| Information provided |
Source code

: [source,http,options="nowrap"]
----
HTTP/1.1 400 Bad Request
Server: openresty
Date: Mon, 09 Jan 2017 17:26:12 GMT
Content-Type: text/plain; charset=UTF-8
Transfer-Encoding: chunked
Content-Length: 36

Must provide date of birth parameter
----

| Task directions |
Show the lines in the entries above that include the string "Content".

| Task response |
Content-Type: text/plain; charset=UTF-8
Content-Length: 36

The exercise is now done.